Na oncologia, um dos avanços mais relevantes dos últimos anos é a teranóstica, conceito que integra diagnóstico e tratamento. A estratégia consiste em identificar, por meio da imagem, um alvo presente nas células tumorais e utilizar esse mesmo alvo para conduzir a terapia até o tumor.
Para que exames e tratamentos como esses sejam possíveis, existe uma complexa cadeia de produção e distribuição de radiofármacos (RFs), ainda pouco conhecida fora do setor da saúde e, no Brasil, parcialmente dependente do mercado internacional.
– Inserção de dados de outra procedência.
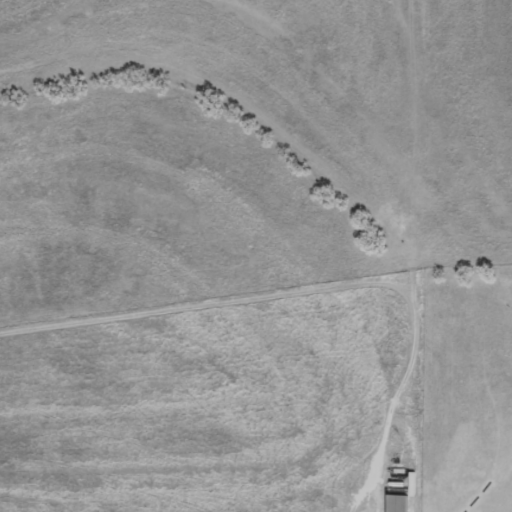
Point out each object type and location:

Uma logística determinada pelo tempo
Os RFs são substâncias que contêm um radionuclídeo, geralmente associado a uma molécula capaz de interagir com determinado processo biológico. Uma vez administrados ao paciente, sua distribuição pelo organismo pode ser identificada por equipamentos específicos, como a gama-câmara e a tomografia por emissão de pósitrons associada à tomografia computadorizada (PET/CT), também conhecida como PET-Scan.